**WHAT YOU NEED TO DO**
Copy the thread on renaming a pandas column starting at "From v0.24+, to" and ending at "modification as well.", substituting "list of labels" for "list-like sequence".

I've got a dataframe called data. How would I rename the only one column header? For example gdp to log(gdp)?
data =
y gdp cap
0 1 2 5
1 2 3 9
2 8 7 2
3 3 4 7
4 6 7 7
5 4 8 3
6 8 2 8
7 9 9 10
8 6 6 4
9 10 10 7
data.rename(columns={'gdp':'log(gdp)'}, inplace=True)
The rename show that it accepts a dict as a param for columns so you just pass a dict with a single entry.
Also see related
A much faster implementation would be to use list-comprehension if you need to rename a single column.
df.columns = ['log(gdp)' if x=='gdp' else x for x in df.columns]
If the need arises to rename multiple columns, either use conditional expressions like:
df.columns = ['log(gdp)' if x=='gdp' else 'cap_mod' if x=='cap' else x for x in df.columns]
Or, construct a mapping using a dictionary and perform the list-comprehension with it's get operation by setting default value as the old name:
col_dict = {'gdp': 'log(gdp)', 'cap': 'cap_mod'} ## key→old name, value→new name
df.columns = [col_dict.get(x, x) for x in df.columns]
Timings:
%%timeit
df.rename(columns={'gdp':'log(gdp)'}, inplace=True)
10000 loops, best of 3: 168 µs per loop
%%timeit
df.columns = ['log(gdp)' if x=='gdp' else x for x in df.columns]
10000 loops, best of 3: 58.5 µs per loop
How do I rename a specific column in pandas?
From v0.24+, to rename one (or more) columns at a time,
DataFrame.rename() with axis=1 or axis='columns' (the axis argument was introduced in v0.21.
Index.str.replace() for string/regex based replacement.
If you need to rename ALL columns at once,
DataFrame.set_axis() method with axis=1. Pass a list-like sequence. Options are available for in-place modification as well.
rename with axis=1
df = pd.DataFrame('x', columns=['y', 'gdp', 'cap'], index=range(5))
df
y gdp cap
0 x x x
1 x x x
2 x x x
3 x x x
4 x x x
With 0.21+, you can now specify an axis parameter with rename:
df.rename({'gdp':'log(gdp)'}, axis=1)
# df.rename({'gdp':'log(gdp)'}, axis='columns')
y log(gdp) cap
0 x x x
1 x x x
2 x x x
3 x x x
4 x x x
(Note that rename is not in-place by default, so you will need to assign the result back.)
This addition has been made to improve consistency with the rest of the API. The new axis argument is analogous to the columns parameter—they do the same thing.
df.rename(columns={'gdp': 'log(gdp)'})

Stored entries

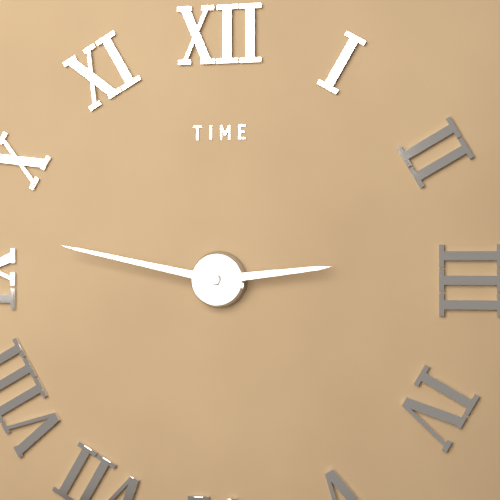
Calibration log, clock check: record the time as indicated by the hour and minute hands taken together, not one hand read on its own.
2:47
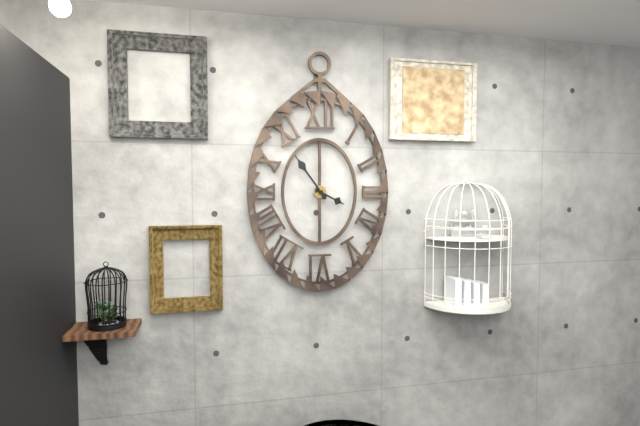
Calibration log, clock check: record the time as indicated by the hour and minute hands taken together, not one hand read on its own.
3:54
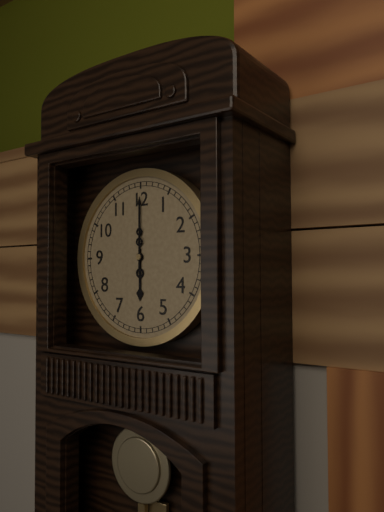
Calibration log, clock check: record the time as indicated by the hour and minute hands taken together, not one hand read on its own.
6:00
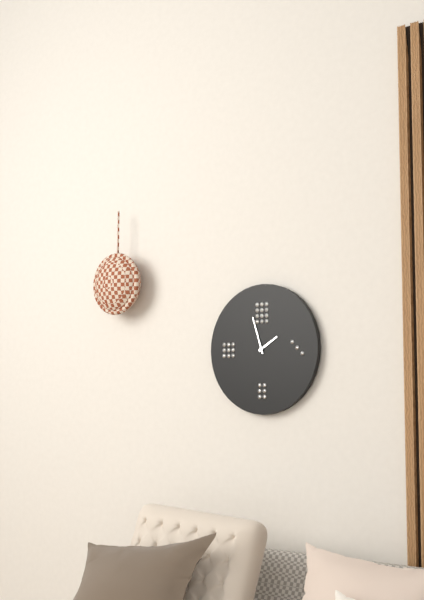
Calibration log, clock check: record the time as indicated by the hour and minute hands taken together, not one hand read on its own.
1:57
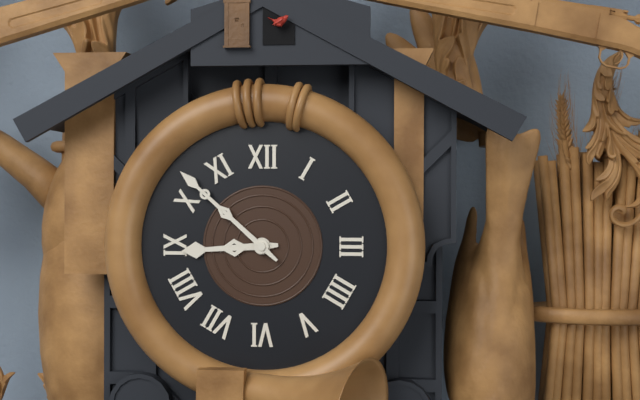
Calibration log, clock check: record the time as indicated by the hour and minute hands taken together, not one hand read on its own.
8:52
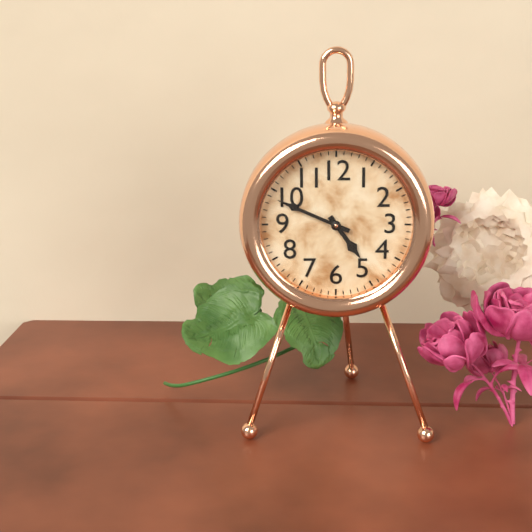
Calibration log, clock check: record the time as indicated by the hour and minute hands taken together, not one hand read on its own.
4:49
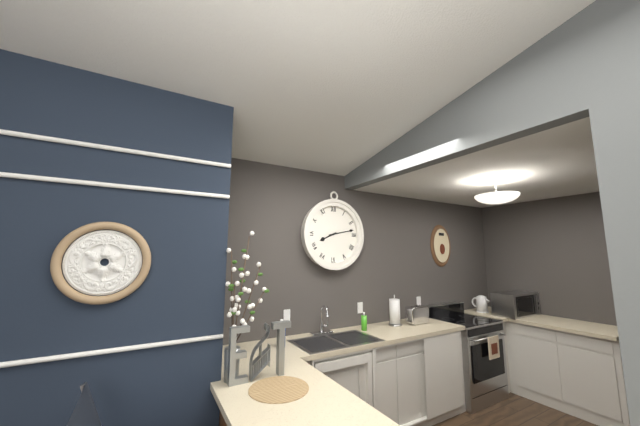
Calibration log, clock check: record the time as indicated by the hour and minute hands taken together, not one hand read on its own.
8:13
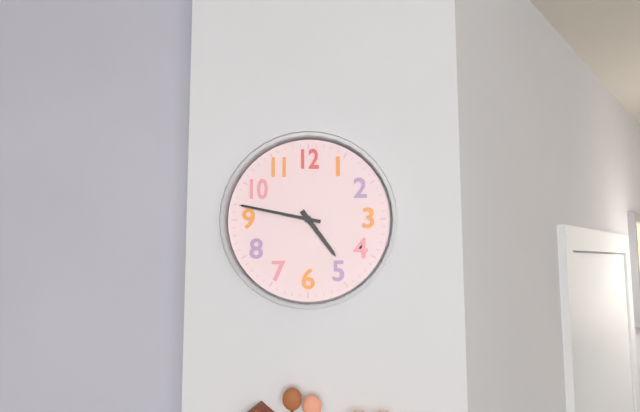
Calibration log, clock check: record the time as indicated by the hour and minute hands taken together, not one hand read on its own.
4:47
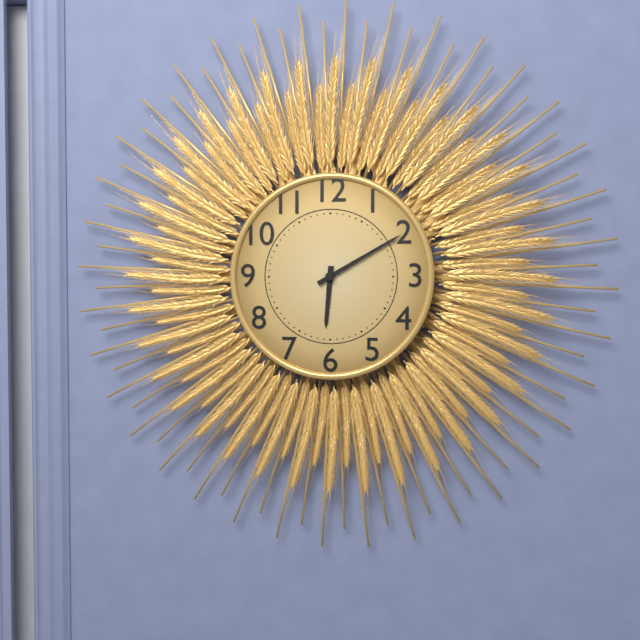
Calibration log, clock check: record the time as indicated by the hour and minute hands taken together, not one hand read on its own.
6:10
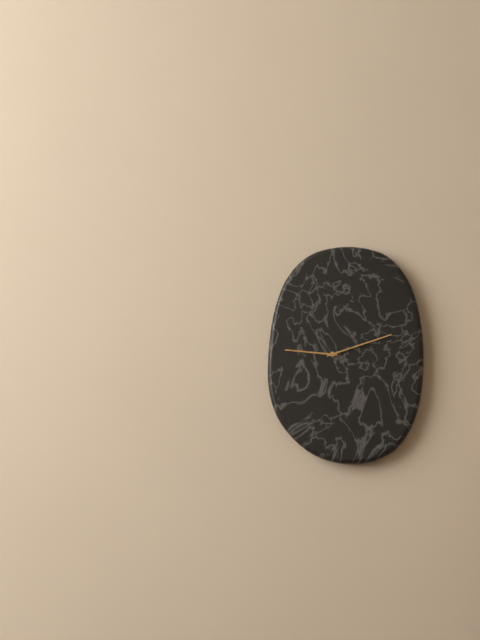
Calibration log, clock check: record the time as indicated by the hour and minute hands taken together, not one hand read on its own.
9:12
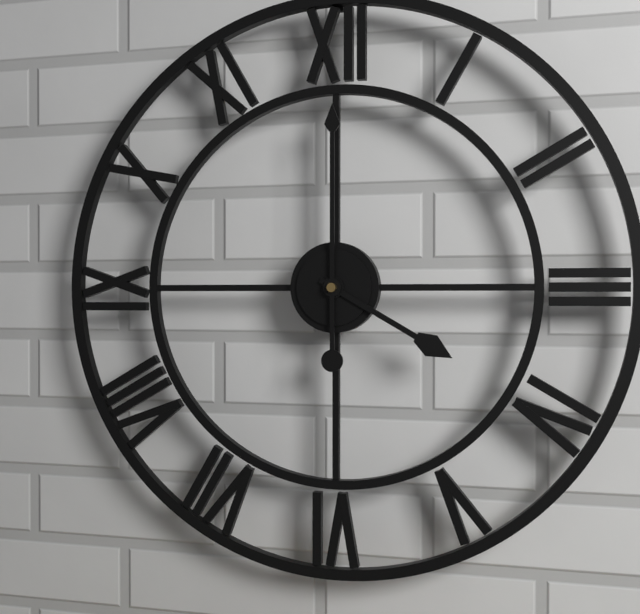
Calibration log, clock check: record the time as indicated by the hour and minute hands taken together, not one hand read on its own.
4:00
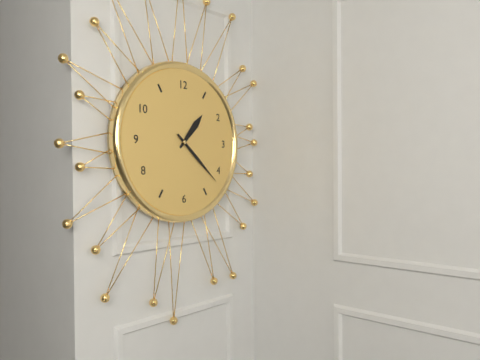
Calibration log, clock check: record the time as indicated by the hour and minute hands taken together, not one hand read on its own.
1:22
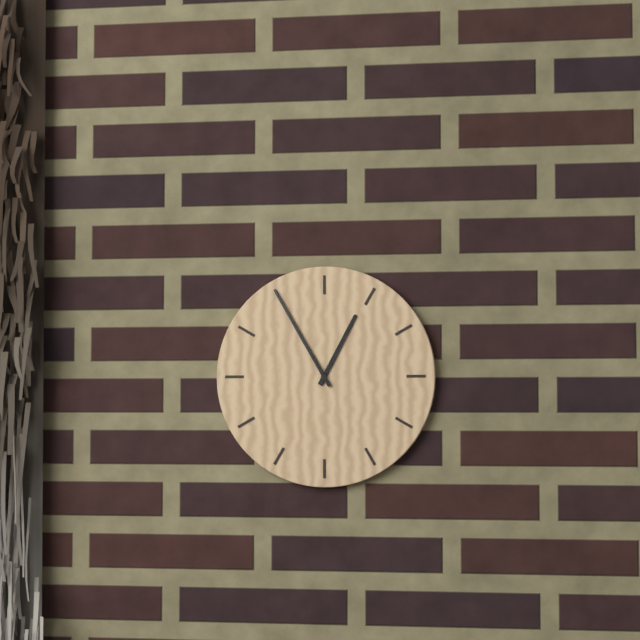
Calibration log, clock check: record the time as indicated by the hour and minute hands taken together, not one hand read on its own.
12:55
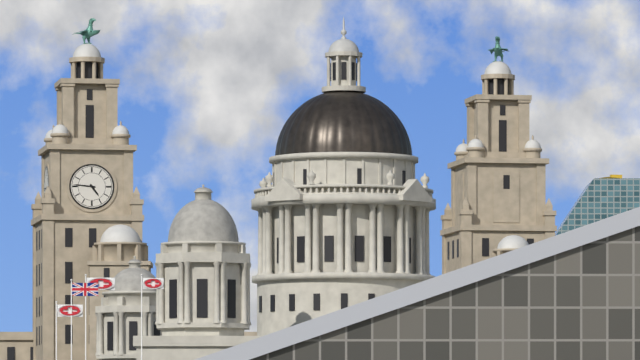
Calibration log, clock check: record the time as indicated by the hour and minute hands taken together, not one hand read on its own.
4:46
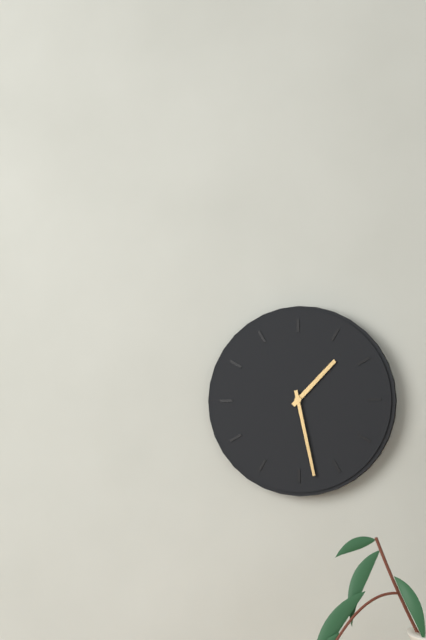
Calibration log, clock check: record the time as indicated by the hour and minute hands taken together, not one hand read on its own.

**RESULT OF THIS TASK**
From v0.24+, to rename one (or more) columns at a time,
DataFrame.rename() with axis=1 or axis='columns' (the axis argument was introduced in v0.21.
Index.str.replace() for string/regex based replacement.
If you need to rename ALL columns at once,
DataFrame.set_axis() method with axis=1. Pass a list of labels. Options are available for in-place modification as well.